La Justicia de General Pico, provincia de La Pampa, definió esta semana la situación procesal de dos hombres acusados de haber sustraído 250 mil dólares a un vecino de apellido Prada. El juez de control Alejandro Gilardenghi dispuso dos meses de prisión preventiva en una unidad carcelaria para Gonzalo Torres, mientras que fijó el mismo plazo de arresto domiciliario con monitoreo mediante tobillera electrónica para Claudio Arhex. La resolución quedó en un punto intermedio entre los pedidos formulados por la fiscalía y la querella, por un lado, y la defensa de los imputados, por el otro.
El hecho que dio origen a la causa ocurrió el 30 de junio pasado, cuando Prada se ausentó de su vivienda ubicada sobre la calle 7 entre 8 y 10, en General Pico. Al regresar, advirtió que una de las habitaciones estaba revuelta y constató la desaparición de varios sobres que en total contenían 250 mil dólares, suma que habría cobrado recientemente por la venta de un inmueble, sin que se registraran signos de aberturas forzadas. A partir de esa denuncia se inició la investigación penal preparatoria, que derivó en la detención de distintos sospechosos.
En el marco de la pesquisa ya se encontraba detenido Mauricio Bajo, señalado como presunto autor material del hecho y con antecedentes penales, imputado por el delito de hurto agravado por escalamiento. La investigación avanzó posteriormente sobre la participación de Torres y Arhex como coimputados, y fue su situación la que se analizó en la reciente audiencia de medidas de coerción.

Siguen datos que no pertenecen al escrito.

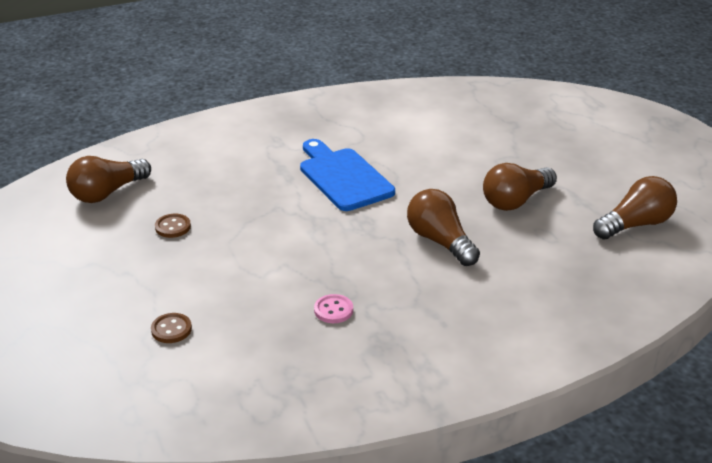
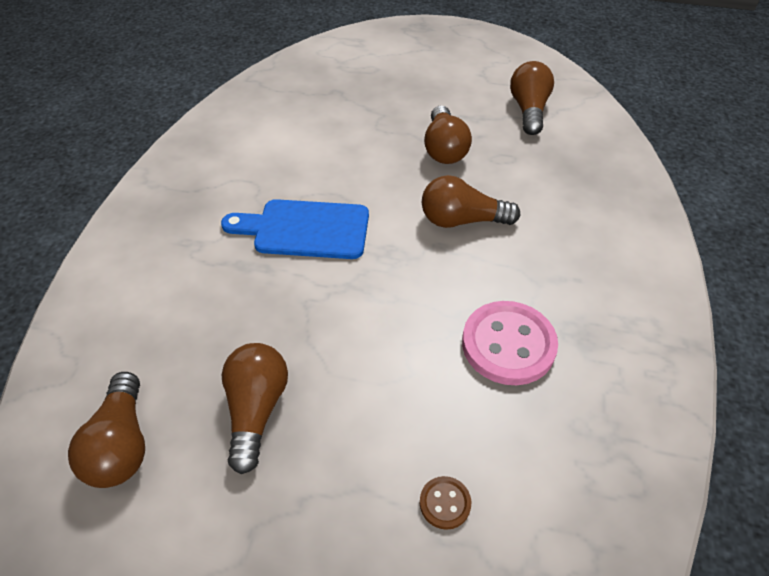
camera: 55 degrees left, 15 degrees up
(173, 227) = (256, 410): brown button -> brown light bulb
(333, 310) = (508, 344): pink button -> pink button, size x2.16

Durante la audiencia, el fiscal Damián Campos, el abogado querellante Jerónimo Altamirano —en representación de la víctima Prada— y el defensor Martín Herrero Galvagno, asistente de ambos imputados, plantearon tres posiciones claramente diferenciadas. La fiscalía solicitó seis meses de prisión preventiva para los dos acusados, argumentando la necesidad de producir prueba pendiente y el riesgo de entorpecimiento de la investigación o de fuga. La querella pidió una medida más gravosa, reclamando ocho meses de encierro preventivo para ambos, mientras que la defensa requirió su libertad y, en forma subsidiaria, la aplicación de arresto domiciliario.
El juez Gilardenghi no hizo lugar íntegramente a ninguna de las pretensiones y optó por una salida propia, fijando un plazo de dos meses de detención con un tratamiento diferenciado para cada imputado. El criterio central para esa distinción fueron los antecedentes penales: Torres registra antecedentes previos, mientras que Arhex carece de ellos. En su fundamentación, el magistrado sostuvo que la expectativa de pena no es igual para ambos y que esa diferencia incide de manera directa al momento de valorar el riesgo procesal, lo que justificó que uno de los acusados quede alojado en una unidad carcelaria y el otro cumpla el arresto bajo vigilancia electrónica en su domicilio.